[Record set Boundary: Start]

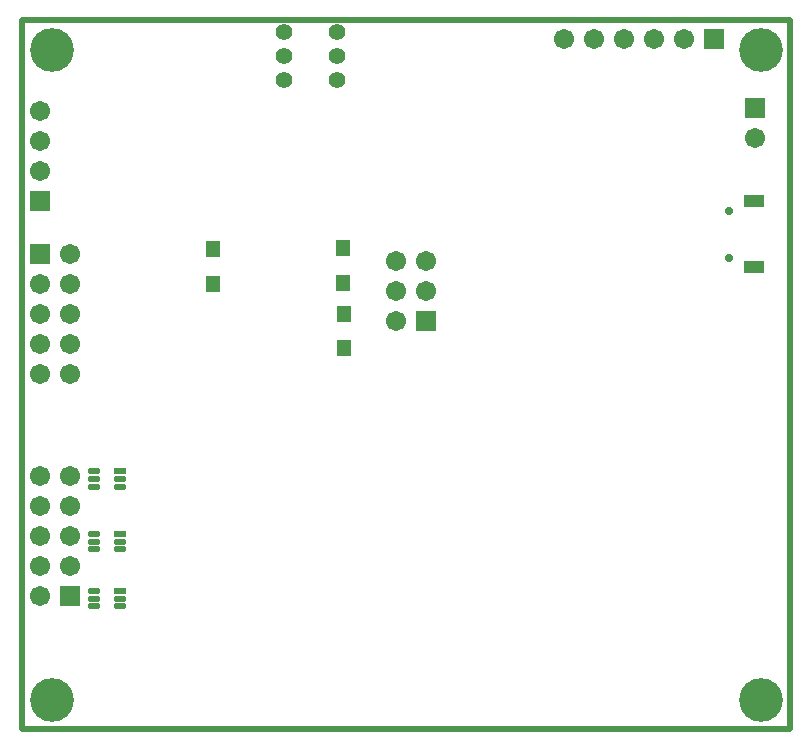
<source format=gbs>
G04*
G04 #@! TF.GenerationSoftware,Altium Limited,Altium Designer,18.1.9 (240)*
G04*
G04 Layer_Color=16711935*
%FSLAX24Y24*%
%MOIN*%
G70*
G01*
G75*
%ADD17C,0.0200*%
%ADD22C,0.0050*%
%ADD68C,0.0671*%
%ADD74R,0.0415X0.0218*%
%ADD75O,0.0415X0.0218*%
%ADD80R,0.0671X0.0671*%
%ADD81R,0.0671X0.0671*%
%ADD82C,0.0552*%
%ADD83C,0.0277*%
%ADD84R,0.0671X0.0395*%
%ADD85C,0.1458*%
%ADD98R,0.0474X0.0572*%
D17*
X0Y23622D02*
X25591D01*
Y0D02*
Y23622D01*
X0Y0D02*
X25591D01*
X0D02*
Y23622D01*
D22*
X24171Y15478D02*
X24611D01*
X24171Y15298D02*
X24611D01*
X24171D02*
Y15478D01*
X24611Y15298D02*
Y15478D01*
X24171Y17702D02*
X24611D01*
X24171Y17522D02*
X24611D01*
X24171D02*
Y17702D01*
X24611Y17522D02*
Y17702D01*
D68*
X600Y20600D02*
D03*
Y19600D02*
D03*
Y18600D02*
D03*
X22050Y23000D02*
D03*
X21050D02*
D03*
X20050D02*
D03*
X19050D02*
D03*
X18050D02*
D03*
X600Y8450D02*
D03*
X1600D02*
D03*
X600Y7450D02*
D03*
X1600D02*
D03*
X600Y6450D02*
D03*
X1600D02*
D03*
X600Y5450D02*
D03*
X1600D02*
D03*
X600Y4450D02*
D03*
X1600Y11850D02*
D03*
X600D02*
D03*
X1600Y12850D02*
D03*
X600D02*
D03*
X1600Y13850D02*
D03*
X600D02*
D03*
X1600Y14850D02*
D03*
X600D02*
D03*
X1600Y15850D02*
D03*
X24417Y19700D02*
D03*
X12450Y13600D02*
D03*
X13450Y14600D02*
D03*
X12450D02*
D03*
X13450Y15600D02*
D03*
X12450D02*
D03*
D74*
X3253Y4606D02*
D03*
Y6510D02*
D03*
Y8595D02*
D03*
D75*
Y4350D02*
D03*
Y4094D02*
D03*
X2387Y4606D02*
D03*
Y4350D02*
D03*
Y4094D02*
D03*
X3253Y6254D02*
D03*
Y5998D02*
D03*
X2387Y6510D02*
D03*
Y6254D02*
D03*
Y5998D02*
D03*
X3253Y8339D02*
D03*
Y8084D02*
D03*
X2387Y8595D02*
D03*
Y8339D02*
D03*
Y8084D02*
D03*
D80*
X600Y17600D02*
D03*
X1600Y4450D02*
D03*
X600Y15850D02*
D03*
X24417Y20700D02*
D03*
X13450Y13600D02*
D03*
D81*
X23050Y23000D02*
D03*
D82*
X8728Y21650D02*
D03*
Y22437D02*
D03*
Y23225D02*
D03*
X10500D02*
D03*
Y22437D02*
D03*
Y21650D02*
D03*
D83*
X23550Y17287D02*
D03*
Y15713D02*
D03*
D84*
X24397Y15388D02*
D03*
Y17612D02*
D03*
D85*
X24606Y22638D02*
D03*
X984D02*
D03*
X24606Y984D02*
D03*
X984D02*
D03*
D98*
X6350Y16001D02*
D03*
Y14839D02*
D03*
X10700Y16031D02*
D03*
Y14869D02*
D03*
X10715Y12692D02*
D03*
Y13854D02*
D03*
M02*

</source>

[Record set Boundary: End]

Task instructions: Would you return the material exactly, images excluded?

Reply:
<source format=gbs>
G04*
G04 #@! TF.GenerationSoftware,Altium Limited,Altium Designer,18.1.9 (240)*
G04*
G04 Layer_Color=16711935*
%FSLAX24Y24*%
%MOIN*%
G70*
G01*
G75*
%ADD17C,0.0200*%
%ADD22C,0.0050*%
%ADD68C,0.0671*%
%ADD74R,0.0415X0.0218*%
%ADD75O,0.0415X0.0218*%
%ADD80R,0.0671X0.0671*%
%ADD81R,0.0671X0.0671*%
%ADD82C,0.0552*%
%ADD83C,0.0277*%
%ADD84R,0.0671X0.0395*%
%ADD85C,0.1458*%
%ADD98R,0.0474X0.0572*%
D17*
X0Y23622D02*
X25591D01*
Y0D02*
Y23622D01*
X0Y0D02*
X25591D01*
X0D02*
Y23622D01*
D22*
X24171Y15478D02*
X24611D01*
X24171Y15298D02*
X24611D01*
X24171D02*
Y15478D01*
X24611Y15298D02*
Y15478D01*
X24171Y17702D02*
X24611D01*
X24171Y17522D02*
X24611D01*
X24171D02*
Y17702D01*
X24611Y17522D02*
Y17702D01*
D68*
X600Y20600D02*
D03*
Y19600D02*
D03*
Y18600D02*
D03*
X22050Y23000D02*
D03*
X21050D02*
D03*
X20050D02*
D03*
X19050D02*
D03*
X18050D02*
D03*
X600Y8450D02*
D03*
X1600D02*
D03*
X600Y7450D02*
D03*
X1600D02*
D03*
X600Y6450D02*
D03*
X1600D02*
D03*
X600Y5450D02*
D03*
X1600D02*
D03*
X600Y4450D02*
D03*
X1600Y11850D02*
D03*
X600D02*
D03*
X1600Y12850D02*
D03*
X600D02*
D03*
X1600Y13850D02*
D03*
X600D02*
D03*
X1600Y14850D02*
D03*
X600D02*
D03*
X1600Y15850D02*
D03*
X24417Y19700D02*
D03*
X12450Y13600D02*
D03*
X13450Y14600D02*
D03*
X12450D02*
D03*
X13450Y15600D02*
D03*
X12450D02*
D03*
D74*
X3253Y4606D02*
D03*
Y6510D02*
D03*
Y8595D02*
D03*
D75*
Y4350D02*
D03*
Y4094D02*
D03*
X2387Y4606D02*
D03*
Y4350D02*
D03*
Y4094D02*
D03*
X3253Y6254D02*
D03*
Y5998D02*
D03*
X2387Y6510D02*
D03*
Y6254D02*
D03*
Y5998D02*
D03*
X3253Y8339D02*
D03*
Y8084D02*
D03*
X2387Y8595D02*
D03*
Y8339D02*
D03*
Y8084D02*
D03*
D80*
X600Y17600D02*
D03*
X1600Y4450D02*
D03*
X600Y15850D02*
D03*
X24417Y20700D02*
D03*
X13450Y13600D02*
D03*
D81*
X23050Y23000D02*
D03*
D82*
X8728Y21650D02*
D03*
Y22437D02*
D03*
Y23225D02*
D03*
X10500D02*
D03*
Y22437D02*
D03*
Y21650D02*
D03*
D83*
X23550Y17287D02*
D03*
Y15713D02*
D03*
D84*
X24397Y15388D02*
D03*
Y17612D02*
D03*
D85*
X24606Y22638D02*
D03*
X984D02*
D03*
X24606Y984D02*
D03*
X984D02*
D03*
D98*
X6350Y16001D02*
D03*
Y14839D02*
D03*
X10700Y16031D02*
D03*
Y14869D02*
D03*
X10715Y12692D02*
D03*
Y13854D02*
D03*
M02*

</source>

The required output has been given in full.